Scope has completed the monitoring review of Summer SPV S.r.l. - Italian NPL ABS
Scope Ratings GmbH (Scope) monitors and reviews its credit ratings on an ongoing basis and at least annually, or every six months in the case of sovereigns, sub-sovereigns and supranational organisations.
Scope performs monitoring reviews to determine whether material changes and/or changes in macroeconomic or financial market conditions could have an impact on the credit ratings. Scope considers all available and relevant information when undertaking the monitoring review.
Monitoring reviews are conducted by performing a peer comparison, benchmarking against the rating-change drivers, and/or reviewing the credit ratings’ performance over time, as deemed appropriate by the Lead Analyst or Analytical Team Head, in addition to an assessment of all aspects of the relevant methodologies, including key rating assumptions and models. Scope publicly announces the completion of each monitoring review on its website.
Scope completed the monitoring review for Summer SPV S.r.l. on 27 September 2023. The credit ratings remain as follow:
Class A (ISIN IT0005432445), EUR 85.4m original balance, EUR 50.5m current balance: BBBSF
Class B (ISIN IT0005432452), EUR 10.0m original balance, EUR 10.0m current balance: Not rated
Class J (ISIN IT0005432460), EUR 1.0m original balance, EUR 1.0m current balance: Not rated
The reviews were conducted considering available servicer reports, payment reports and investor reports up to April 2023.
This monitoring note does not constitute a credit rating action, nor does it indicate the likelihood that Scope will conduct a credit rating action in the short term. Information about the latest credit rating actions connected with this monitoring note along with the associated rating history can be found on www.scoperatings.com.
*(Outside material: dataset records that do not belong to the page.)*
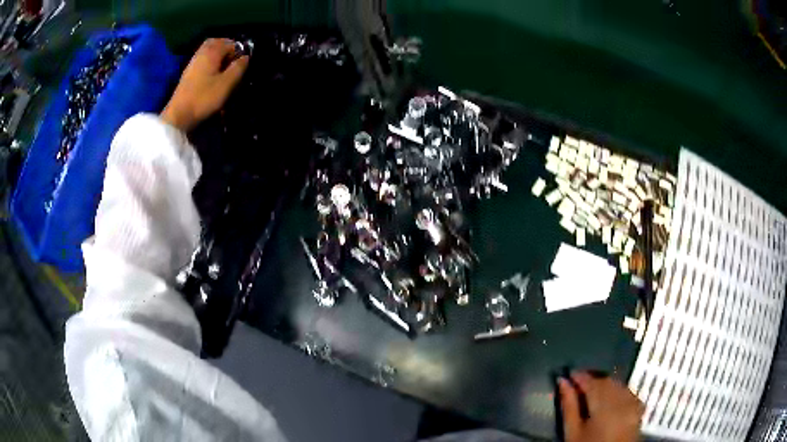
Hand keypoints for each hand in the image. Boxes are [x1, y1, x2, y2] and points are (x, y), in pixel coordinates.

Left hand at [161, 38, 248, 131]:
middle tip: (234, 61)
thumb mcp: (227, 84)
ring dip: (219, 55)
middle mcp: (202, 52)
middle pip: (217, 42)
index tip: (243, 64)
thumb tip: (246, 57)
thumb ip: (238, 67)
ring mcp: (193, 62)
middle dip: (228, 48)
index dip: (239, 51)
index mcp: (212, 52)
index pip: (231, 43)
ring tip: (225, 68)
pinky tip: (213, 74)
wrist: (179, 114)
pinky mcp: (188, 72)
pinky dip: (210, 62)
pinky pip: (203, 59)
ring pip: (209, 51)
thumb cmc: (204, 98)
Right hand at [559, 372, 643, 441]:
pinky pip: (627, 391)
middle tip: (577, 384)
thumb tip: (563, 382)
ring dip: (604, 385)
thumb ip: (568, 406)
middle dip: (592, 380)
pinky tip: (609, 399)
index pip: (591, 382)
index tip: (568, 376)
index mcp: (605, 405)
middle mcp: (623, 400)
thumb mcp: (572, 432)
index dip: (579, 376)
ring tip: (591, 392)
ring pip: (617, 384)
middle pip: (606, 381)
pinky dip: (617, 391)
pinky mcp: (638, 408)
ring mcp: (633, 403)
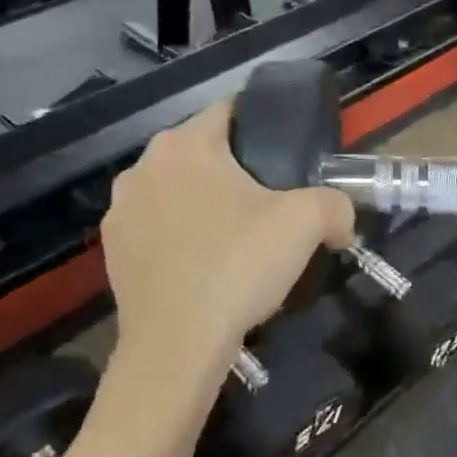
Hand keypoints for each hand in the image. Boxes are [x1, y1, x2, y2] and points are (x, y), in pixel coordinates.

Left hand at [100, 100, 354, 387]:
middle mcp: (143, 166)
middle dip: (234, 167)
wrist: (176, 345)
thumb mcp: (306, 224)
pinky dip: (179, 234)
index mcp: (186, 145)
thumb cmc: (237, 266)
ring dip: (202, 200)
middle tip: (270, 199)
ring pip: (175, 188)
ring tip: (236, 234)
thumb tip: (344, 220)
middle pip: (201, 151)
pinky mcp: (112, 250)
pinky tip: (204, 263)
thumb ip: (336, 205)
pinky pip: (156, 226)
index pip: (230, 110)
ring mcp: (121, 209)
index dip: (263, 124)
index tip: (287, 152)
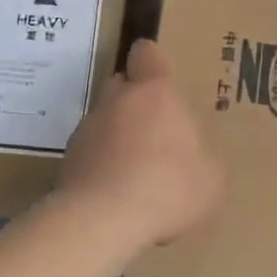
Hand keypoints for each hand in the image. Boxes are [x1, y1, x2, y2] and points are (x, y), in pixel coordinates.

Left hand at [58, 39, 225, 251]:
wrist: (100, 222)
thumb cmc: (166, 186)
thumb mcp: (210, 179)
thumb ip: (205, 160)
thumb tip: (199, 161)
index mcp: (154, 93)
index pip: (146, 54)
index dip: (152, 60)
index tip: (160, 74)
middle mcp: (116, 101)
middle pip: (122, 84)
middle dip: (136, 100)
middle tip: (156, 129)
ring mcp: (86, 130)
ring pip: (104, 120)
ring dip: (117, 136)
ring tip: (136, 171)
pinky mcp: (67, 162)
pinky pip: (89, 154)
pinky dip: (101, 165)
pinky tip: (117, 194)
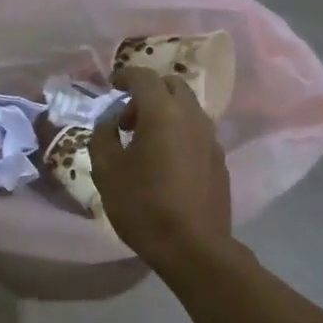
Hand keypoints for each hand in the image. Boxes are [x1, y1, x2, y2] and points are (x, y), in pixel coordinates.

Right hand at [90, 67, 232, 269]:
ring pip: (188, 108)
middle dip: (148, 92)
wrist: (193, 247)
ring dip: (165, 112)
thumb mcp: (106, 171)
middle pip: (172, 85)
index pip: (144, 77)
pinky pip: (197, 131)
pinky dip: (179, 131)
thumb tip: (111, 122)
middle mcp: (192, 117)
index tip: (112, 84)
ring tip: (144, 140)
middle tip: (127, 117)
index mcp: (162, 113)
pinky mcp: (219, 160)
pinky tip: (165, 160)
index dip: (125, 75)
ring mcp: (211, 138)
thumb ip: (103, 136)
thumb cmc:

Rating factors assessed during the monitoring review include realised profitability on closed positions, the timing of cumulative collections and the amount of recovery expenses, against Scope’s expectations. Additionally, the review addressed the risk of a slowdown of the Italian economy driven by persistent inflationary pressures combined with tighter monetary policy, and the potential deterioration of borrowers’ affordability conditions which could impair servicers’ performance on collections. The ratings also consider the issuers’ exposure to key counterparties, the legal and structural protection provided to the notes, the liquidity protection and the interest rate hedging agreements.
Faster than expected cumulative collections (positive). Aggregate net collections represent 335.3% of the original servicer’s expectation and have also strongly outpaced Scope’s timing expectations. Aggregate gross and net collections amount to EUR 47.6m and EUR 43.8m, respectively. Total gross collections are split between DPO proceeds (65.0%), judicial proceeds (32.3%) and other sources of collections (2.7%).
Recovery expenses (positive). Cumulative recovery expenses, at 8.1% of cumulative collections, are slightly below Scope’s lifetime assumption of 9%.
Low profitability of closed positions (negative). Profitability on secured closed debtors, at 93%, is below Scope’s expectations under the B case scenario. Gross collections from closed borrowers are 53.6% of cumulative collections and were mainly obtained through DPOs (78.4%), judicial proceeds (16.7%) and other sources of collections (4.9%).
The methodologies applicable for the reviewed ratings (General Structured Finance Rating Methodology, 25 January 2023; Non-Performing Loan ABS Methodology, 3 August 2023; Counterparty Risk Methodology, 13 July 2023) are available on https://scoperatings.com/governance-and-policies/rating-governance/methodologies.
This monitoring note is issued by Scope Ratings GmbH, Lennéstraße 5, D-10785 Berlin, Tel +49 30 27891-0.